Son olarak Ben Fero içinde bir şeyler karalayıp yazıyı bitirmek istiyorum. Açık ara türkçe rap aleminin en çok konuşulan adamı. Evet, şu an Ben Fero sayesinde rap ülkemizde bu kadar fazla dinleniyor. Ne kadar benim ilgimi çekmese de bir şekilde kendini dinletiyor. Bu hissi ilk defa "Mary Jane" şarkısında almıştım. Ondan sonra Ben Fero, art arda trap parçaları sıraladı. Milyonlarca dinlendi, her 10 arabanın 9'un da Ben Fero çalar oldu. Konserleri full çekti. Öncellikle şunu söyleyeyim ben bu adama nötrüm ama yaptığı işe büyük saygı duyuyorum. Çevremde de görüyorum çok fazla sevmeyeni var. Bunun biraz da çekememezlikten olduğunu düşünüyorum. Hayat hikayesini ilk okuduğum zaman vay be nereden nereye diye kendi kendime içlendim. Sonra baya bir araştırmaya başladım. "Mahallemiz Esmer" den önce bir tane kaydını bulamadım. Bu gerçekten acayip garibime gitti ve kendi kendime kafamda bir şeyler oluşturdum.
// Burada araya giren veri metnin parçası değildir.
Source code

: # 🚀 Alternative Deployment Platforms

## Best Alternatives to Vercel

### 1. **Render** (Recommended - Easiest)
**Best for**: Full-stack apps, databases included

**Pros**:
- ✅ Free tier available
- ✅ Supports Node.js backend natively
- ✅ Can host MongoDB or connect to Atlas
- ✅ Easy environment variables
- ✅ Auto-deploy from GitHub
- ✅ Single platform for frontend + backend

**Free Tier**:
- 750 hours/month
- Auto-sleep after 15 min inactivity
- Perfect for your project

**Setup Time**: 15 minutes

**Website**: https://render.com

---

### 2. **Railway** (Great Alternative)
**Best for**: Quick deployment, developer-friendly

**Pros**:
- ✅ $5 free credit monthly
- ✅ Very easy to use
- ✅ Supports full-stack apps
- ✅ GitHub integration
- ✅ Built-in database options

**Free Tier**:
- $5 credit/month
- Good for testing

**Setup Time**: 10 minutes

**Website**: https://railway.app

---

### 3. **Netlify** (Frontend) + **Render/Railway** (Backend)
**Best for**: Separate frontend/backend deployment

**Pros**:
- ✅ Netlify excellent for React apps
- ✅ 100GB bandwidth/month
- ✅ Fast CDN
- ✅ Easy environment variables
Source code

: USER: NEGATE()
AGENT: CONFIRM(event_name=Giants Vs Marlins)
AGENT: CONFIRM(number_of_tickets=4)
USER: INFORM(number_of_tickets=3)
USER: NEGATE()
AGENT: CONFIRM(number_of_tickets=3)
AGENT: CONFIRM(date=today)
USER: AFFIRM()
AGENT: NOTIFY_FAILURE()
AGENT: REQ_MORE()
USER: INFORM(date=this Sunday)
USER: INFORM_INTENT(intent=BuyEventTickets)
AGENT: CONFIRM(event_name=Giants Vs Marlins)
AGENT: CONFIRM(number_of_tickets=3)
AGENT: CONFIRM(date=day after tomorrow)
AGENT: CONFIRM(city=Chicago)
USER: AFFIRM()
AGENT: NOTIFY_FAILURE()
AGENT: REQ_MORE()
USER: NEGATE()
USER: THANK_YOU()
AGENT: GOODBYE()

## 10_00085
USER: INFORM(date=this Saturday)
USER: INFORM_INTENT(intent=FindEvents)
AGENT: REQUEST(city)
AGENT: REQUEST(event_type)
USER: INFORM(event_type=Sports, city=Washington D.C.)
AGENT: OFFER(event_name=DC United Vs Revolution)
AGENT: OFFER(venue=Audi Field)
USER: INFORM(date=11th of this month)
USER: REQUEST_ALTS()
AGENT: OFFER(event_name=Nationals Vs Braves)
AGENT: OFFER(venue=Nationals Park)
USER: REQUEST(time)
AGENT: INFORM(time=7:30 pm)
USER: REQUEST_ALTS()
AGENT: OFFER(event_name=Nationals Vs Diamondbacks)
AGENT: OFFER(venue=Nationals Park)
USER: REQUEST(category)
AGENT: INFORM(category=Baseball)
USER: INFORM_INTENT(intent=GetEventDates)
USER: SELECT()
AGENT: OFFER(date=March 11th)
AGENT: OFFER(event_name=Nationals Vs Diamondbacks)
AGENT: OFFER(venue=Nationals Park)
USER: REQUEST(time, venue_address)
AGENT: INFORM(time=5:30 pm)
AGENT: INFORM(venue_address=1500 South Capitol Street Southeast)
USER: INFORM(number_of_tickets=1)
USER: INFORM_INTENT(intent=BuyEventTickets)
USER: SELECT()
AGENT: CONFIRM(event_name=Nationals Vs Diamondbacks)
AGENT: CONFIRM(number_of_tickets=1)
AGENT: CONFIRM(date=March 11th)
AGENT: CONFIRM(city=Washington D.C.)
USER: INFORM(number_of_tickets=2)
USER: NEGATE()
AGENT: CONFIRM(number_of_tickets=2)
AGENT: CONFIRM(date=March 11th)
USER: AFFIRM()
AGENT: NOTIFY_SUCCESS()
Aslında çok zor da bir şey değil, belki de önceden dile getirmiş birisi de olabilir ama bana acayip mantıklı geliyor. Şöyle ki Ben Fero'nun hikayesini bilmeyenler için özet olarak anlatayım. Büyük bir basketbol fanı. Öyle ki 2018 Nba All-Star'a gidebilmek için para biriktiriyor. Uçak ve maç bilet alıyor. Vizesi çıkmıyor ve gidemiyor. Orada harcamak için kullanacağı parayı da "Mahallemiz Esmer"i çekmek için kullanıyor. Ardından "Kimlerdensin" geliyor ve iki işi birden götüremeyeceği için satış danışmanlığı yaptığı yerden ayrılarak kendini tamamen rap müziğe veriyor. Yılların rap dinleyicisi olarak ben bu hikayeyi pek yemedim. Güzel sunulmuş bir pr çalışması olarak görüyorum. Ben Fero'nun bazı röportajlarını da dinledim. Bazı şeyleri cidden kafamda oturtamıyorum. Proje olduğunu düşünüyorum. Arkasında biri durdu ve o da yapılan yatırımın hakkını verdi. Burada Ben Fero'ya büyük saygı duyduğumu da söyleyeyim. Her baba yiğidin harcı değil böyle bir şey yapmak...

Yazıyı elimden geldiğince kısa tutmaya çalıştım inşallah okurken sıkmamışımdır.